Performance / Technical
Processing model and scaling behavior.
Intervals are processed during the procedure. Final packaging and recording consolidation account for the remaining delay after surgery ends.
Single camera
30 sec – 4 min
15 min to 4 hr procedure
Dual camera
1.5 – 25 min
15 min to 4 hr procedure
Processing stages
Four-stage model.
Stage 1: Capture
Video and audio recorded locally and synchronized into declared 30-second intervals before downstream processing begins.
Stage 2: Interval segmentation
Each 30-second interval is independently bounded and processable. Failures are contained to the affected interval.
Stage 3: Structured extraction
ASR and VLM extract transcripts, visual events, and vitals into structured per-interval representations.
Stage 4: Synthesis
Timeline and report generated from extracted structures. Raw video is not replayed at the synthesis stage.
Scaling
Structured compression changes the scaling curve.
By the time synthesis runs, the system operates on extracted transcripts, visual events, vitals, and aligned metadata. Not raw capture streams. Dual-camera configurations increase per-interval data volume, reflected in the 6× ratio versus single camera.

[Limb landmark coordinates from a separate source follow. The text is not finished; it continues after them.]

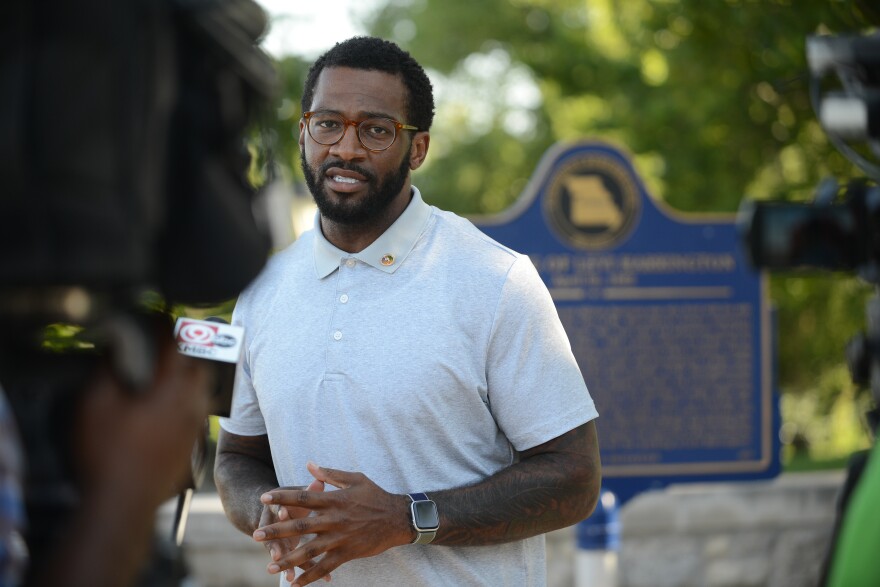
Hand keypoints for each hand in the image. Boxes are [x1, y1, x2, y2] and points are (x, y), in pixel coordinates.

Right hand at [74, 331, 210, 506]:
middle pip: (199, 362)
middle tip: (170, 338)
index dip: (164, 324)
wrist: (122, 502)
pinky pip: (199, 408)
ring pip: (203, 386)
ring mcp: (195, 424)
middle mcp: (190, 402)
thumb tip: (118, 343)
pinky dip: (190, 395)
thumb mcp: (96, 403)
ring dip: (192, 371)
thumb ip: (109, 367)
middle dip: (187, 346)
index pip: (174, 343)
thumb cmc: (108, 454)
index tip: (156, 316)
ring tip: (175, 365)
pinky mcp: (193, 442)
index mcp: (170, 387)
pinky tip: (175, 399)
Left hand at [253, 462, 412, 586]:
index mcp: (334, 500)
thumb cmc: (375, 495)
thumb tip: (309, 465)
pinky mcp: (347, 553)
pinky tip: (295, 584)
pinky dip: (310, 577)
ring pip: (309, 551)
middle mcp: (334, 520)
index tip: (264, 498)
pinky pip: (325, 567)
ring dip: (288, 560)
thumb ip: (330, 474)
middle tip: (255, 536)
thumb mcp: (355, 478)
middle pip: (300, 527)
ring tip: (270, 566)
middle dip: (276, 532)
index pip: (303, 498)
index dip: (283, 498)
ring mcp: (340, 538)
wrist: (397, 518)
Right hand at [259, 479, 329, 583]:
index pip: (279, 508)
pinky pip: (293, 562)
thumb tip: (320, 480)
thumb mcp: (297, 493)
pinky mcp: (284, 551)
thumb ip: (309, 491)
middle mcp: (274, 525)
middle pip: (275, 535)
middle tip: (276, 553)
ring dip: (285, 564)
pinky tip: (301, 582)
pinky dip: (299, 570)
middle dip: (275, 545)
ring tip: (289, 576)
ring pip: (281, 552)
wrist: (271, 510)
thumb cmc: (292, 499)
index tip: (284, 514)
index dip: (281, 510)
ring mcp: (277, 540)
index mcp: (278, 507)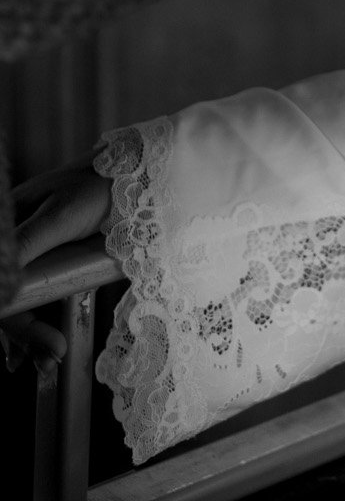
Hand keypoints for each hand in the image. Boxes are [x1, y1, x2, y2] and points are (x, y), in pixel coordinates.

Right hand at [1, 165, 112, 375]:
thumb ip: (26, 245)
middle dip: (22, 334)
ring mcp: (32, 254)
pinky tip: (25, 354)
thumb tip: (0, 286)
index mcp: (7, 227)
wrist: (134, 175)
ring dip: (26, 337)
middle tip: (48, 362)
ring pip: (18, 303)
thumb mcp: (60, 217)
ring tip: (44, 364)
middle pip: (7, 299)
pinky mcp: (52, 263)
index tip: (34, 345)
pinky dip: (30, 326)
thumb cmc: (96, 187)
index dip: (11, 320)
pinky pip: (34, 298)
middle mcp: (14, 243)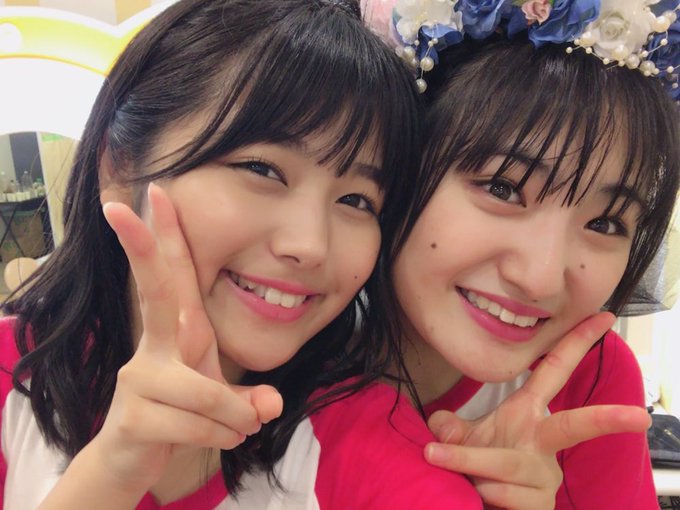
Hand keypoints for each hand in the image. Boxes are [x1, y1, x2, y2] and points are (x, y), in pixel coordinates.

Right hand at [85, 183, 282, 495]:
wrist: (135, 460)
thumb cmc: (183, 413)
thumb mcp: (223, 398)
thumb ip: (248, 396)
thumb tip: (271, 406)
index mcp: (180, 331)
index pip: (175, 275)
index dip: (166, 236)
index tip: (156, 194)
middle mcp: (155, 346)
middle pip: (153, 289)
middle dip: (139, 246)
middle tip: (116, 205)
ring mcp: (140, 378)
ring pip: (210, 395)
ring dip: (237, 420)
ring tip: (236, 427)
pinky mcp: (135, 416)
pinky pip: (204, 427)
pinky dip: (225, 439)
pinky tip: (218, 439)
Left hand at [423, 312, 650, 509]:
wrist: (482, 505)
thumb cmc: (476, 464)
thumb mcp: (459, 439)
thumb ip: (449, 428)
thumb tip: (439, 430)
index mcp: (528, 413)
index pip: (554, 371)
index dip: (576, 344)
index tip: (603, 317)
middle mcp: (543, 442)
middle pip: (574, 426)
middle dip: (605, 420)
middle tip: (640, 418)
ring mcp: (545, 476)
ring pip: (509, 465)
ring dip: (470, 462)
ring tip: (441, 459)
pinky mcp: (541, 505)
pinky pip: (507, 495)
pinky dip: (481, 491)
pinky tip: (476, 492)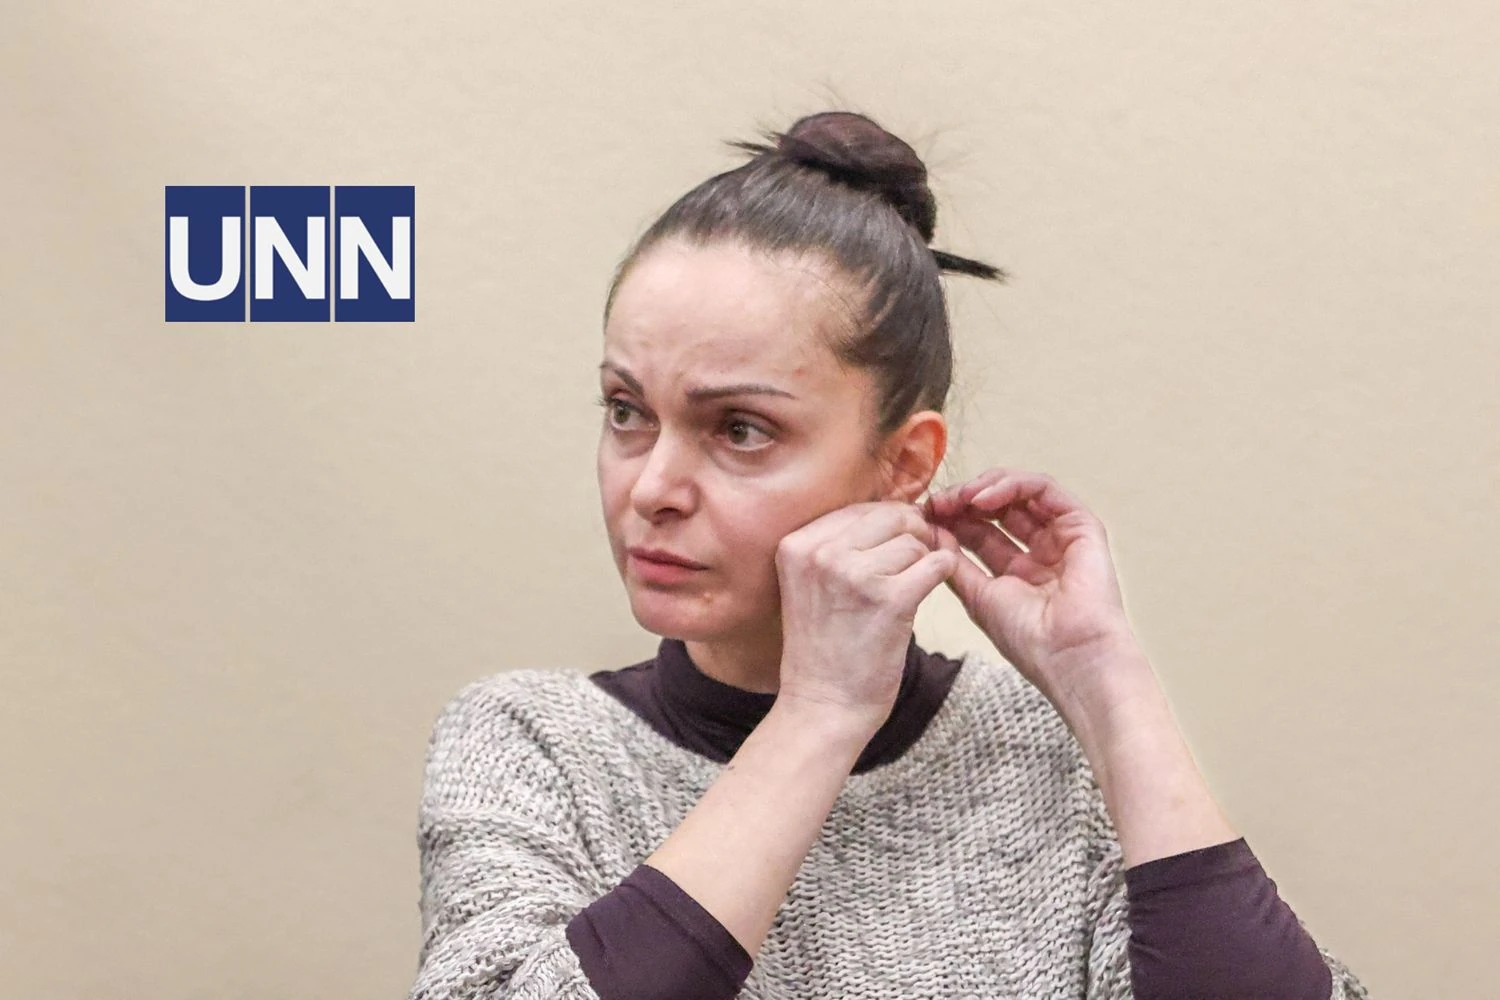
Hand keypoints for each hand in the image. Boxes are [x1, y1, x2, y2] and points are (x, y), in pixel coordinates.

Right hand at [775, 500, 957, 731]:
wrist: (823, 705)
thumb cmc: (824, 648)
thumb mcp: (812, 584)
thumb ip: (842, 546)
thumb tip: (901, 514)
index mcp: (796, 544)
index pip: (859, 509)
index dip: (887, 525)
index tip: (892, 550)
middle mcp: (821, 553)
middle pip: (890, 517)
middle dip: (911, 536)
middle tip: (911, 565)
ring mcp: (854, 574)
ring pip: (914, 542)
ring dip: (922, 563)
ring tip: (908, 591)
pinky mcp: (890, 599)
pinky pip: (935, 564)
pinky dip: (940, 574)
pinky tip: (928, 592)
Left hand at [922, 469, 1136, 709]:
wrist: (1070, 655)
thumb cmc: (1029, 639)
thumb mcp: (978, 597)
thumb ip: (955, 564)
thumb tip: (931, 533)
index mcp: (1018, 572)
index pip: (980, 532)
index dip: (952, 519)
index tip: (924, 515)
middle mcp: (1041, 551)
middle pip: (998, 509)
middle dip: (964, 500)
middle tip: (938, 501)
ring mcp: (1062, 536)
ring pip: (1020, 492)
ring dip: (984, 488)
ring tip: (959, 497)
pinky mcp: (1082, 524)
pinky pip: (1044, 489)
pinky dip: (1011, 485)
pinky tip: (984, 498)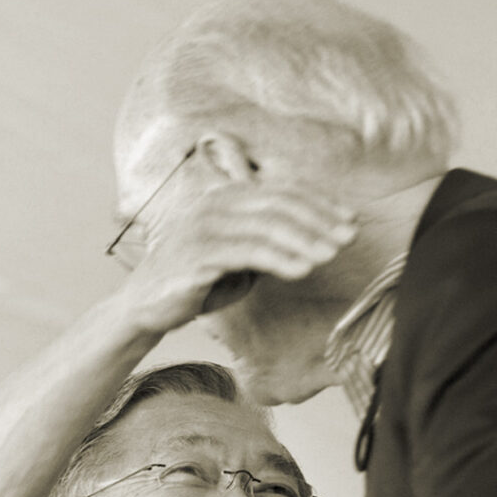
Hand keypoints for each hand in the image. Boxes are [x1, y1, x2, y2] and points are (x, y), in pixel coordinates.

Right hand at [118, 180, 356, 333]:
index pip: (282, 192)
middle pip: (279, 204)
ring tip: (332, 255)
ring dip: (305, 240)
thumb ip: (269, 242)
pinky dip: (280, 260)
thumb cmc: (199, 280)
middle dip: (320, 220)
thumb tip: (317, 239)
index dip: (320, 203)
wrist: (147, 305)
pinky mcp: (198, 254)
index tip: (349, 219)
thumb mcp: (240, 256)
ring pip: (267, 226)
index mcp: (226, 197)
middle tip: (349, 236)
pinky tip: (303, 270)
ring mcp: (204, 226)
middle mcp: (214, 204)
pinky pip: (248, 252)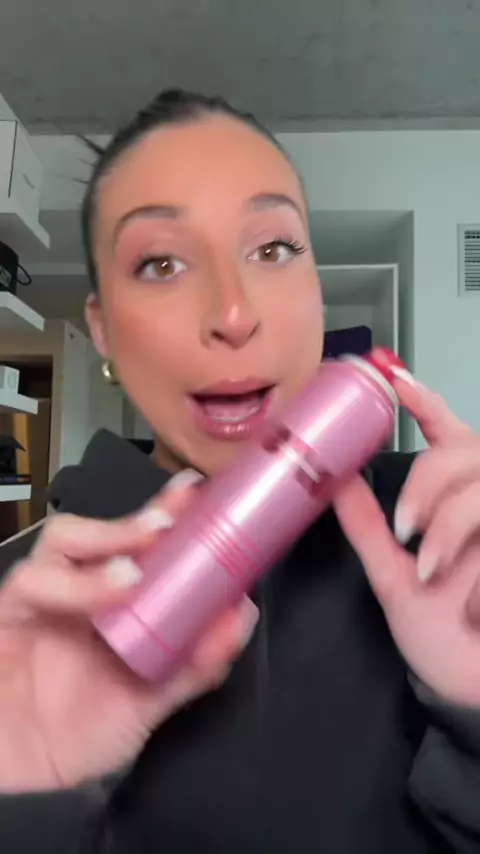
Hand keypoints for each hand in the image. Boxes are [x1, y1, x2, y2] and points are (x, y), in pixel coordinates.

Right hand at [0, 472, 257, 792]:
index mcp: (114, 602)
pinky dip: (75, 583)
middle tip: (174, 514)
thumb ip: (194, 665)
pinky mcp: (10, 609)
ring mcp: (42, 594)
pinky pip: (33, 582)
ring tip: (138, 568)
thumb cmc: (82, 733)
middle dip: (139, 516)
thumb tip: (243, 617)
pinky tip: (110, 589)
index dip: (167, 516)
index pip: (139, 546)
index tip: (198, 496)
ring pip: (65, 540)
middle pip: (105, 529)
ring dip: (107, 541)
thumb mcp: (149, 702)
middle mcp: (77, 588)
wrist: (21, 777)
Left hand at [333, 375, 479, 706]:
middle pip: (471, 451)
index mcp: (456, 505)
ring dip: (453, 521)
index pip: (450, 437)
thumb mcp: (394, 580)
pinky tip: (465, 598)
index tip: (394, 378)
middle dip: (433, 480)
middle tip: (406, 525)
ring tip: (428, 565)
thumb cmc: (439, 637)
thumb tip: (335, 483)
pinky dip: (473, 565)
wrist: (471, 691)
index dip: (427, 404)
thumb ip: (369, 530)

- Each 30-second interval is processed independently.
- Synthesis reads structured JSON, not video files.
- Deterministic schemas constrain output space and eliminate open-ended generation.
Validated processing times
| Duration | 1 Camera | 2 Cameras |
|---|---|---|
| 15 min | ~30 sec | ~1.5 min |
| 30 min | ~45 sec | ~3 min |
| 1 hr | ~1 min | ~6 min |
| 2 hr | ~2 min | ~12 min |
| 3 hr | ~3 min | ~18 min |
| 4 hr | ~4 min | ~25 min |
Processing model
Single and dual camera.
Processing occurs during surgery. Remaining delay consists of final packaging and recording consolidation.